Tuesday, February 26, 2008

Beauty

There are three people I have across in the past few months that have really stood out to me. I would like to tell you about them.


PAULINE
Pauline and her husband will celebrate their 50th wedding anniversary this May. I've met them only once. Pauline is a real British lady - dressed elegantly, hair done naturally but very beautifully and tasteful accessories. They have 3 grown up children, they moved here years ago and they live in the next complex up from us. When Pauline talks to her husband, you can tell there is respect in her attitude. She takes a good care of him.

He is a lovely old man who has got Alcheimers. In the same sentence he talks about the size of elephant ears and his mother who told him to smile when he was a little boy and his ability to speak 7 languages. He is also paralyzed on one side of his body which has put him in the wheel-chair for the last 8 years of their life.

Pauline tells me how she takes him for walks in the big parks behind our complexes. I can feel the love she has for this man. 8 years in a wheel chair has to be hard. And then mind starting to go has to make things even harder but you don't see that in their interaction.


JEFF
When we first moved to Brisbane, we found a church so we can meet people and get a bit established here. There we met this guy named Jeff. I avoided him the first few times because I was embarrassed that I could not understand what he was saying and had to ask him to repeat himself about 3 times until someone saw my look of desperation and came to rescue. He has some disease (I think it's genetic) where his body is a bit crooked and he walks with a real limp and his speech is really slurred. The coolest thing about this guy is that none of that stops him. He is one of the ushers at the church and takes his job very seriously.

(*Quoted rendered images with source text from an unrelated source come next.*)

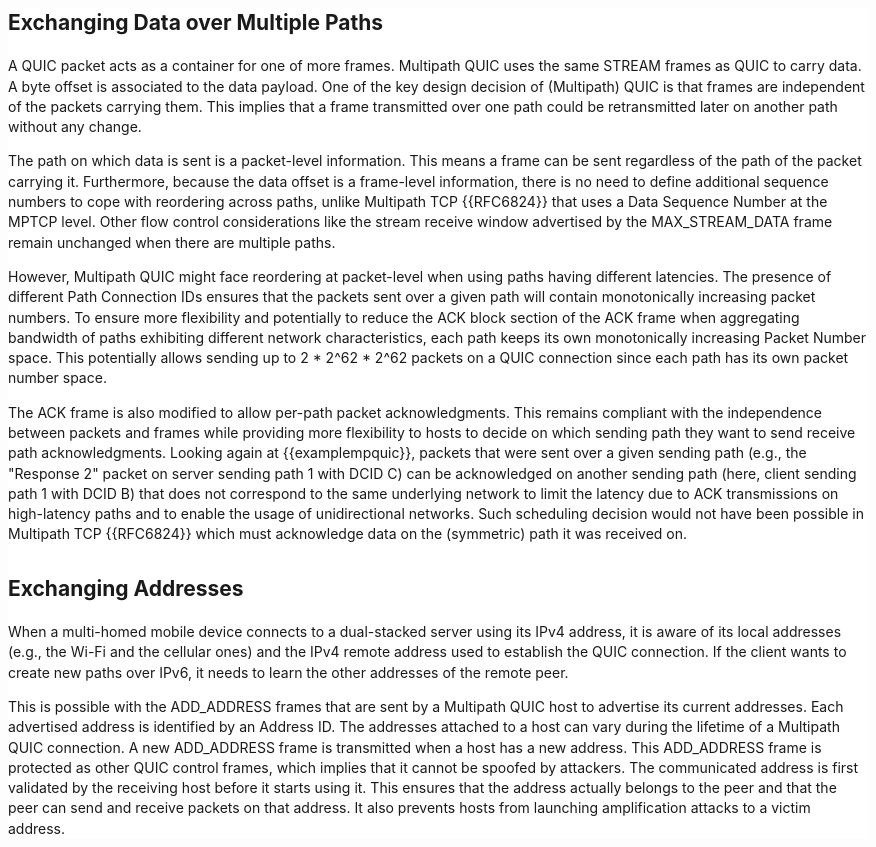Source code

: Exchanging Data over Multiple Paths
-----------------------------------

A QUIC packet acts as a container for one of more frames. Multipath QUIC uses
the same STREAM frames as QUIC to carry data. A byte offset is associated to
the data payload. One of the key design decision of (Multipath) QUIC is that
frames are independent of the packets carrying them. This implies that a frame
transmitted over one path could be retransmitted later on another path without
any change.

The path on which data is sent is a packet-level information. This means a
frame can be sent regardless of the path of the packet carrying it.
Furthermore, because the data offset is a frame-level information, there is no
need to define additional sequence numbers to cope with reordering across
paths, unlike Multipath TCP {{RFC6824}} that uses a Data Sequence Number at the
MPTCP level. Other flow control considerations like the stream receive window
advertised by the MAX_STREAM_DATA frame remain unchanged when there are
multiple paths.

However, Multipath QUIC might face reordering at packet-level when using paths
having different latencies. The presence of different Path Connection IDs
ensures that the packets sent over a given path will contain monotonically
increasing packet numbers. To ensure more flexibility and potentially to
reduce the ACK block section of the ACK frame when aggregating bandwidth of
paths exhibiting different network characteristics, each path keeps its own
monotonically increasing Packet Number space. This potentially allows sending
up to 2 * 2^62 * 2^62 packets on a QUIC connection since each path has its own
packet number space.

The ACK frame is also modified to allow per-path packet acknowledgments. This
remains compliant with the independence between packets and frames while
providing more flexibility to hosts to decide on which sending path they want to send
receive path acknowledgments. Looking again at {{examplempquic}}, packets that were
sent over a given sending path (e.g., the "Response 2" packet on server sending path 1 with DCID C) can
be acknowledged on another sending path (here, client sending path 1 with DCID B) that
does not correspond to the same underlying network to limit the latency
due to ACK transmissions on high-latency paths and to enable the usage of unidirectional networks.
Such scheduling decision would not have been possible in Multipath TCP {{RFC6824}} which must acknowledge
data on the (symmetric) path it was received on.


Exchanging Addresses
--------------------

When a multi-homed mobile device connects to a dual-stacked server using its IPv4
address, it is aware of its local addresses (e.g., the Wi-Fi and the cellular
ones) and the IPv4 remote address used to establish the QUIC connection. If
the client wants to create new paths over IPv6, it needs to learn the other
addresses of the remote peer.

This is possible with the ADD_ADDRESS frames that are sent by a Multipath QUIC
host to advertise its current addresses. Each advertised address is identified
by an Address ID. The addresses attached to a host can vary during the
lifetime of a Multipath QUIC connection. A new ADD_ADDRESS frame is
transmitted when a host has a new address. This ADD_ADDRESS frame is protected
as other QUIC control frames, which implies that it cannot be spoofed by
attackers. The communicated address is first validated by the receiving host
before it starts using it. This ensures that the address actually belongs to
the peer and that the peer can send and receive packets on that address. It
also prevents hosts from launching amplification attacks to a victim address.
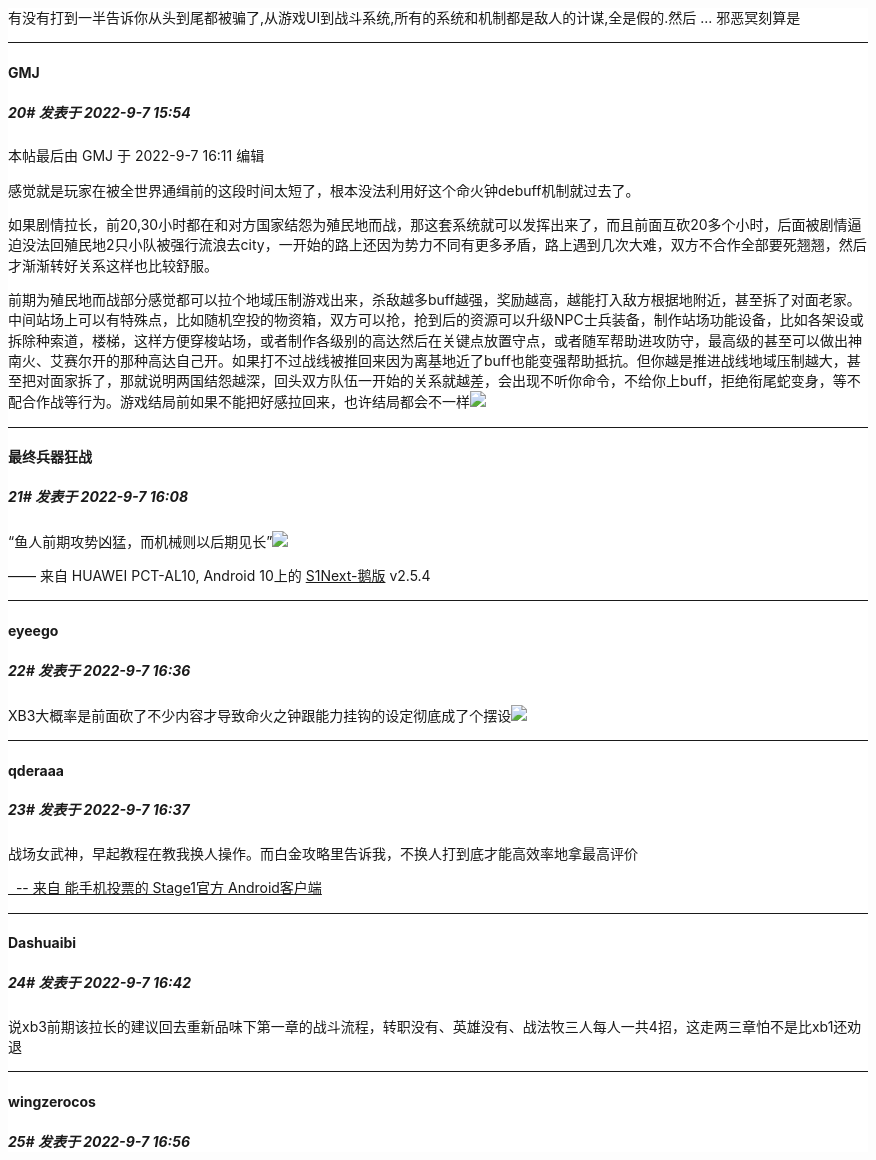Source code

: 有没有打到一半告诉你从头到尾都被骗了,从游戏UI到战斗系统,所有的系统和机制都是敌人的计谋,全是假的.然后 ...</blockquote>
邪恶冥刻算是

*****

####  GMJ  
##### 20#       发表于 2022-9-7 15:54

 本帖最后由 GMJ 于 2022-9-7 16:11 编辑 

感觉就是玩家在被全世界通缉前的这段时间太短了，根本没法利用好这个命火钟debuff机制就过去了。

如果剧情拉长，前20,30小时都在和对方国家结怨为殖民地而战，那这套系统就可以发挥出来了，而且前面互砍20多个小时，后面被剧情逼迫没法回殖民地2只小队被强行流浪去city，一开始的路上还因为势力不同有更多矛盾，路上遇到几次大难，双方不合作全部要死翘翘，然后才渐渐转好关系这样也比较舒服。

前期为殖民地而战部分感觉都可以拉个地域压制游戏出来，杀敌越多buff越强，奖励越高，越能打入敌方根据地附近，甚至拆了对面老家。中间站场上可以有特殊点，比如随机空投的物资箱，双方可以抢，抢到后的资源可以升级NPC士兵装备，制作站场功能设备，比如各架设或拆除种索道，楼梯，这样方便穿梭站场，或者制作各级别的高达然后在关键点放置守点，或者随军帮助进攻防守，最高级的甚至可以做出神南火、艾赛尔开的那种高达自己开。如果打不过战线被推回来因为离基地近了buff也能变强帮助抵抗。但你越是推进战线地域压制越大，甚至把对面家拆了，那就说明两国结怨越深，回头双方队伍一开始的关系就越差，会出现不听你命令，不给你上buff，拒绝衔尾蛇变身，等不配合作战等行为。游戏结局前如果不能把好感拉回来，也许结局都会不一样<img src="https://static.saraba1st.com/image/smiley/face2017/065.png" referrerpolicy="no-referrer">

*****

####  最终兵器狂战  
##### 21#       发表于 2022-9-7 16:08

“鱼人前期攻势凶猛，而机械则以后期见长”<img src="https://static.saraba1st.com/image/smiley/face2017/065.png" referrerpolicy="no-referrer">

—— 来自 HUAWEI PCT-AL10, Android 10上的 [S1Next-鹅版](https://github.com/ykrank/S1-Next/releases) v2.5.4

*****

####  eyeego  
##### 22#       发表于 2022-9-7 16:36

XB3大概率是前面砍了不少内容才导致命火之钟跟能力挂钩的设定彻底成了个摆设<img src="https://static.saraba1st.com/image/smiley/face2017/067.png" referrerpolicy="no-referrer">

*****

####  qderaaa  
##### 23#       发表于 2022-9-7 16:37

战场女武神，早起教程在教我换人操作。而白金攻略里告诉我，不换人打到底才能高效率地拿最高评价

[  -- 来自 能手机投票的 Stage1官方 Android客户端](https://www.coolapk.com/apk/140634)

*****

####  Dashuaibi  
##### 24#       发表于 2022-9-7 16:42

说xb3前期该拉长的建议回去重新品味下第一章的战斗流程，转职没有、英雄没有、战法牧三人每人一共4招，这走两三章怕不是比xb1还劝退

*****

####  wingzerocos  
##### 25#       发表于 2022-9-7 16:56
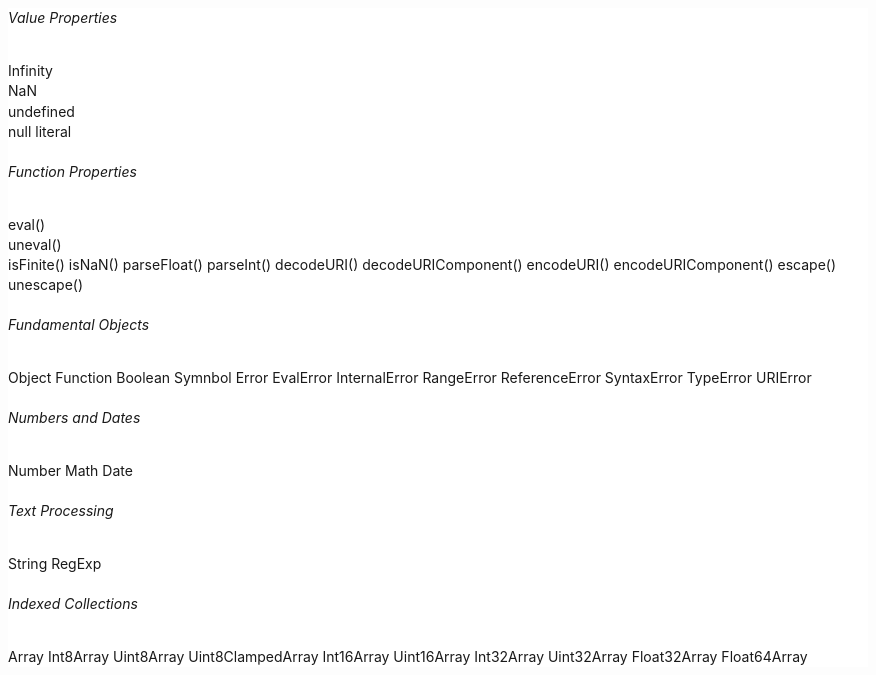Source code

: ###### Value Properties
Infinity  
NaN  
undefined  
null literal  

###### Function Properties
eval()  
uneval()  
isFinite()
isNaN()
parseFloat()
parseInt()
decodeURI()
decodeURIComponent()
encodeURI()
encodeURIComponent()
escape()
unescape()

###### Fundamental Objects
Object
Function
Boolean
Symnbol
Error
EvalError
InternalError
RangeError
ReferenceError
SyntaxError
TypeError
URIError

###### Numbers and Dates
Number
Math
Date

###### Text Processing
String
RegExp

###### Indexed Collections
Array
Int8Array
Uint8Array
Uint8ClampedArray
Int16Array
Uint16Array
Int32Array
Uint32Array
Float32Array
Float64Array
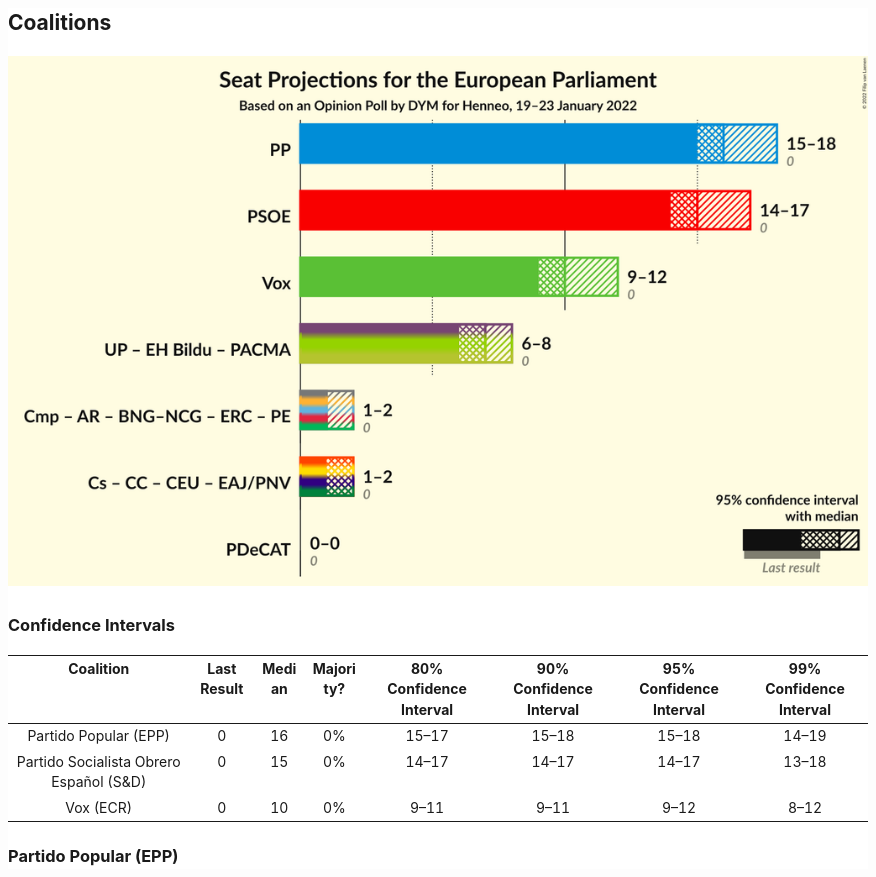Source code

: 
## Coalitions

![Graph with coalitions seats not yet produced](2022-01-23-DYM-coalitions-seats.png "Coalitions Seats")

### Confidence Intervals

| Coalition | Last Result | Median | Majority? | 80% Confidence Interval | 90% Confidence Interval | 95% Confidence Interval | 99% Confidence Interval |
|:---------:|:-----------:|:------:|:---------:|:-----------------------:|:-----------------------:|:-----------------------:|:-----------------------:|
| Partido Popular (EPP) | 0 | 16 | 0% | 15–17 | 15–18 | 15–18 | 14–19 |
| Partido Socialista Obrero Español (S&D) | 0 | 15 | 0% | 14–17 | 14–17 | 14–17 | 13–18 |
| Vox (ECR) | 0 | 10 | 0% | 9–11 | 9–11 | 9–12 | 8–12 |

### Partido Popular (EPP)
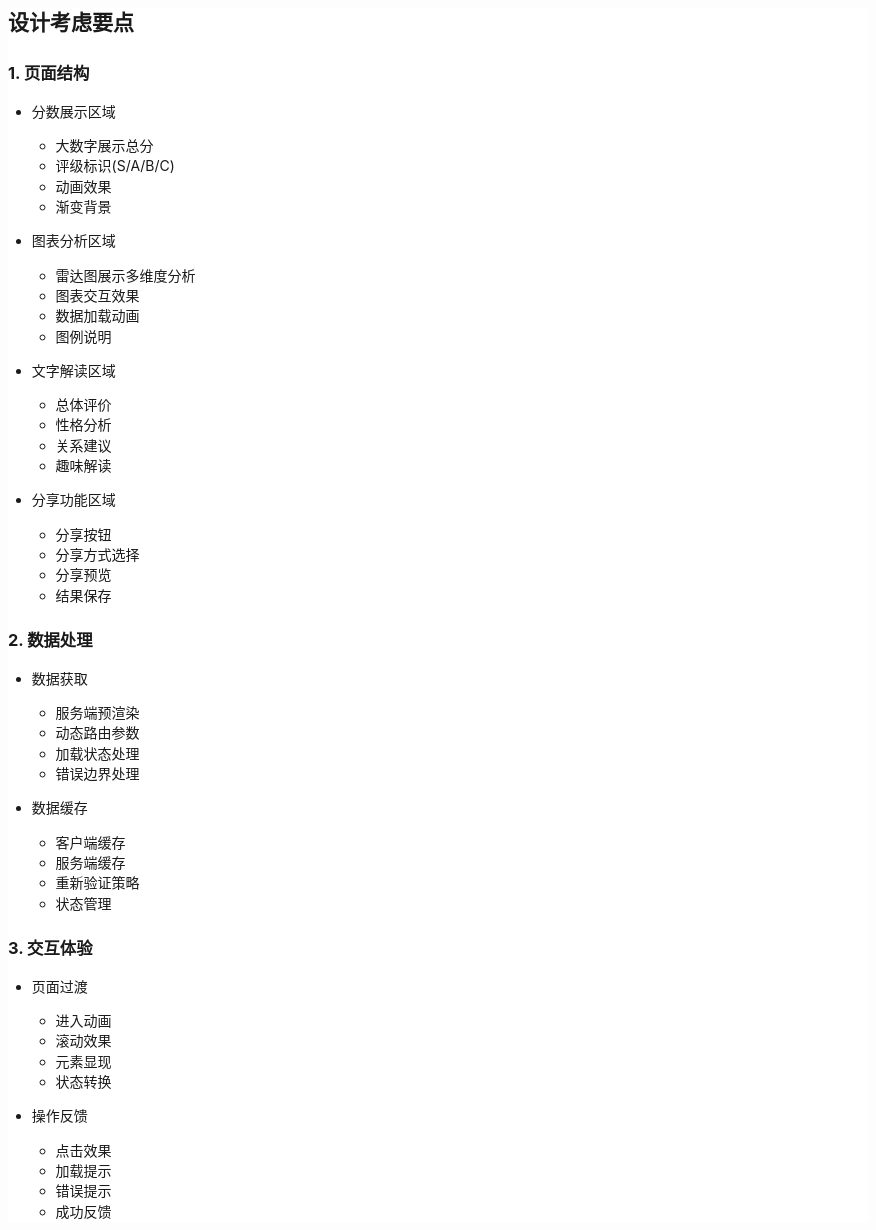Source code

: ## 设计考虑要点

### 1. 页面结构
- 分数展示区域
  * 大数字展示总分
  * 评级标识(S/A/B/C)
  * 动画效果
  * 渐变背景

- 图表分析区域
  * 雷达图展示多维度分析
  * 图表交互效果
  * 数据加载动画
  * 图例说明

- 文字解读区域
  * 总体评价
  * 性格分析
  * 关系建议
  * 趣味解读

- 分享功能区域
  * 分享按钮
  * 分享方式选择
  * 分享预览
  * 结果保存

### 2. 数据处理
- 数据获取
  * 服务端预渲染
  * 动态路由参数
  * 加载状态处理
  * 错误边界处理

- 数据缓存
  * 客户端缓存
  * 服务端缓存
  * 重新验证策略
  * 状态管理

### 3. 交互体验
- 页面过渡
  * 进入动画
  * 滚动效果
  * 元素显现
  * 状态转换

- 操作反馈
  * 点击效果
  * 加载提示
  * 错误提示
  * 成功反馈
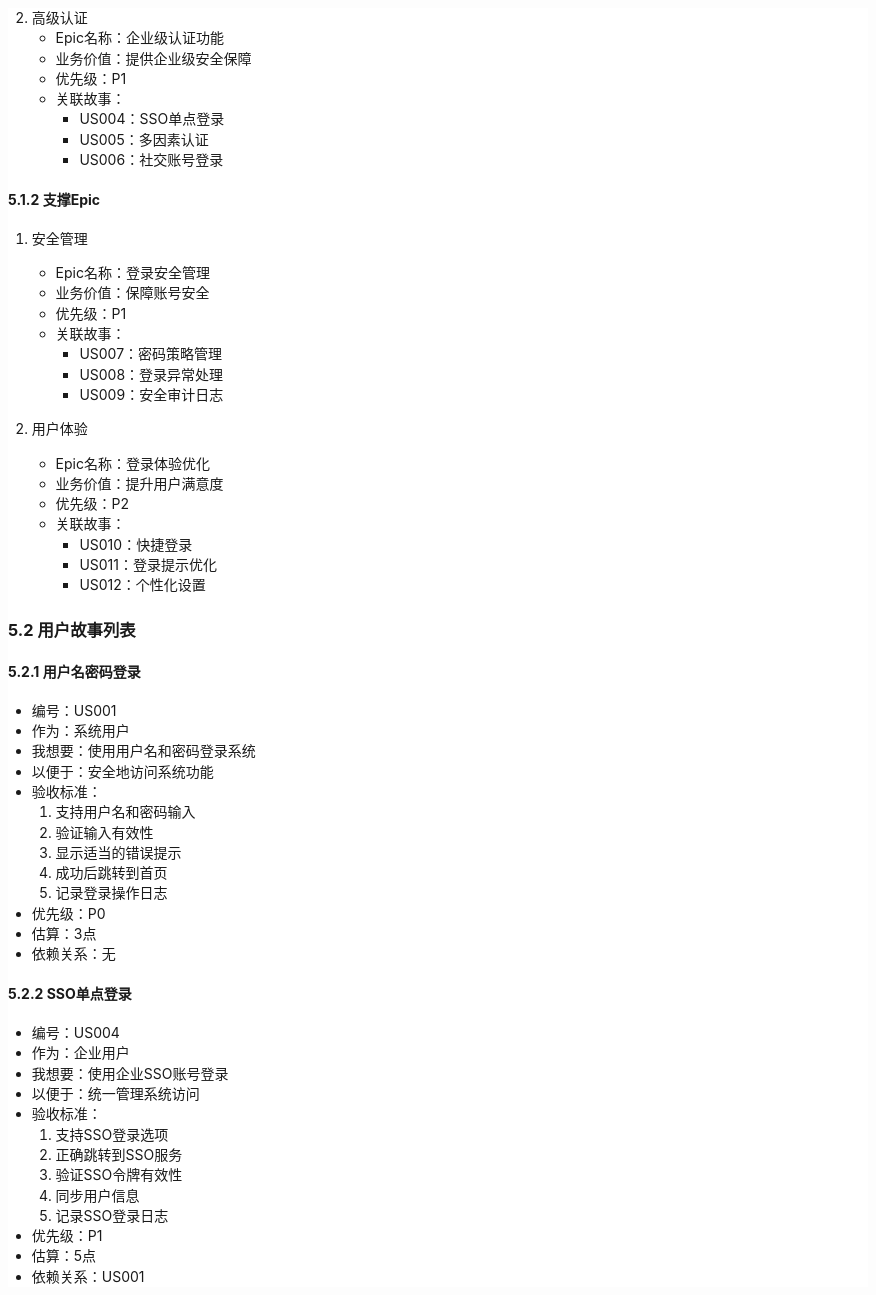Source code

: 2. 高级认证
   - Epic名称：企业级认证功能
   - 业务价值：提供企业级安全保障
   - 优先级：P1
   - 关联故事：
     * US004：SSO单点登录
     * US005：多因素认证
     * US006：社交账号登录

#### 5.1.2 支撑Epic
1. 安全管理
   - Epic名称：登录安全管理
   - 业务价值：保障账号安全
   - 优先级：P1
   - 关联故事：
     * US007：密码策略管理
     * US008：登录异常处理
     * US009：安全审计日志

2. 用户体验
   - Epic名称：登录体验优化
   - 业务价值：提升用户满意度
   - 优先级：P2
   - 关联故事：
     * US010：快捷登录
     * US011：登录提示优化
     * US012：个性化设置

### 5.2 用户故事列表
#### 5.2.1 用户名密码登录
- 编号：US001
- 作为：系统用户
- 我想要：使用用户名和密码登录系统
- 以便于：安全地访问系统功能
- 验收标准：
  1. 支持用户名和密码输入
  2. 验证输入有效性
  3. 显示适当的错误提示
  4. 成功后跳转到首页
  5. 记录登录操作日志
- 优先级：P0
- 估算：3点
- 依赖关系：无

#### 5.2.2 SSO单点登录
- 编号：US004
- 作为：企业用户
- 我想要：使用企业SSO账号登录
- 以便于：统一管理系统访问
- 验收标准：
  1. 支持SSO登录选项
  2. 正确跳转到SSO服务
  3. 验证SSO令牌有效性
  4. 同步用户信息
  5. 记录SSO登录日志
- 优先级：P1
- 估算：5点
- 依赖关系：US001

One night we were coming in and it was raining. I didn't have the umbrella with me but it's not a far walk from the car, so I thought I will just get a little drizzle. Jeff was standing outside and saw us walking. With his limp he raced to us, put the umbrella up on us, while he was walking in the rain, and walked us into the building.


THE SUDANESE WOMAN
I don't know her real name. She is somewhere in Australia and I saw her on a program about how the Red Cross helps people from war regions find their lost relatives. This woman was trying to find her brother and other family members who, as she guesses, are in a refugee camp somewhere in Sudan. She has a strong African accent and she wears the traditional African clothes. They show how she writes the letter to her brother, crosses things out, then adds others. They show how this letter travels the world and how so much effort is put in getting it to the refugee camp where she thinks her family might be.

They find the family, the brother reads the letter and writes her back. As they are interviewing him at the end he says something along the lines of "I thank God for finding my family. I will see you sister as soon as the Lord grants us a meeting". This man, who has lived through real hell on earth, who is working so hard to support his siblings, instead of blaming God for the injustice, he thanks God for finding his sister.

She gets a call and is told that a letter has arrived for her and she needs to go back to the Red Cross to read it. She gets there, reads the letter and goes to the Red Cross representative "God is so good, He is so good, Praise Jesus! I told you God is going to help us!"